The effect reminded me of watching oceanographic documentaries.  Down at the bottom of the ocean lies a kingdom of perpetual night, populated by incredibly beautiful bioluminescent creatures that flicker and pulsate neon patterns through the gloom.  These creatures are beautiful and alien, the significance of their intricate patterns known to them alone.  Electra echoes this, her lyrics given new dimensions of meaning by the flickering of information from the darkness.

The performance also ties into my passions for artists that undergo a transformative process in order to perform.  My favourite musicians are those who've sloughed off their 'real' selves like a snake leaving it's skin behind.  I particularly love the aesthetics of musicians who transform themselves into a robotic form, like Daft Punk, Janelle Monae or Robyn.  There's something beautifully synchronous about cool synthesiser sounds coupled with armour plating, flickering lights and glass visors.  
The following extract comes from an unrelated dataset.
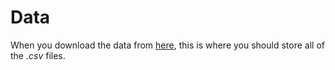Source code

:# Data

When you download the data from [here](https://www.kaggle.com/c/nfl-big-data-bowl-2021/data), this is where you should store all of the *.csv* files.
Electra slots into this glove; less a human being and more a cybernetic AC/DC priestess, a tarot card come to life.  The overall effect is an intoxicating mixture of power, a sinister Frankensteinian other-ness combined with a weirdly religious intensity.  I seriously loved it - one of the most beautiful seventeen minutes I've experienced in quite some time.

Thanks to Laurie Bender for the photos.